▼▼▼

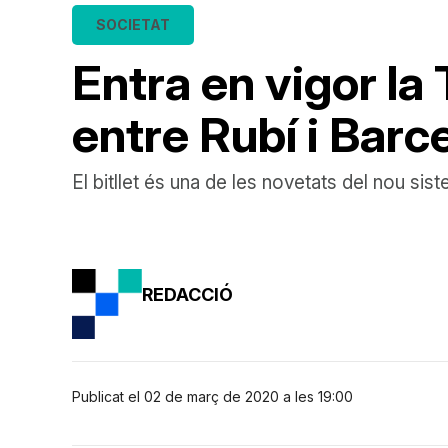
SOCIETAT
Entra en vigor la
entre Rubí i Barc
El bitllet és una de les novetats del nou sis
REDACCIÓ
Publicat el 02 de març de 2020 a les 19:00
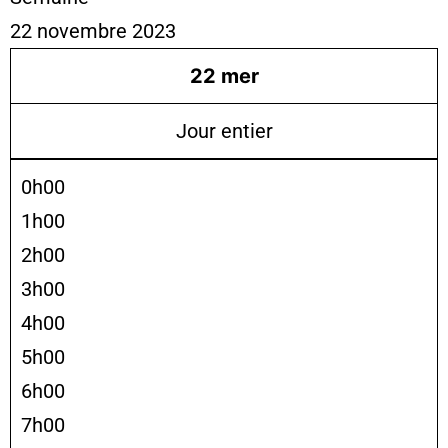
22 novembre 2023
22
mer
Jour entier
0h00
1h00
2h00
3h00
4h00
5h00
6h00
7h00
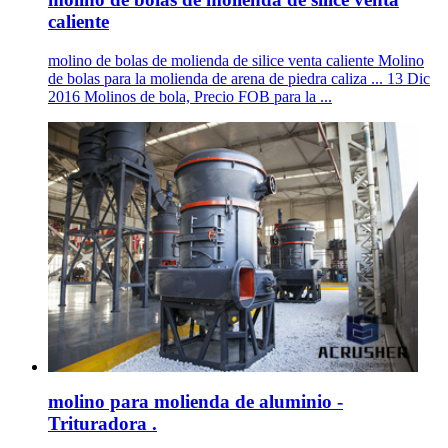
caliente
molino de bolas de molienda de silice venta caliente Molino
de bolas para la molienda de arena de piedra caliza ... 13 Dic
2016 Molinos de bola, Precio FOB para la ...
molino para molienda de aluminio -
Trituradora .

▲▲▲

- Activity:
Locate each line of the records that contains the word "bolas", and copy those lines.

- Output for this task:
molino de bolas de molienda de silice venta caliente Molino
de bolas para la molienda de arena de piedra caliza ... 13 Dic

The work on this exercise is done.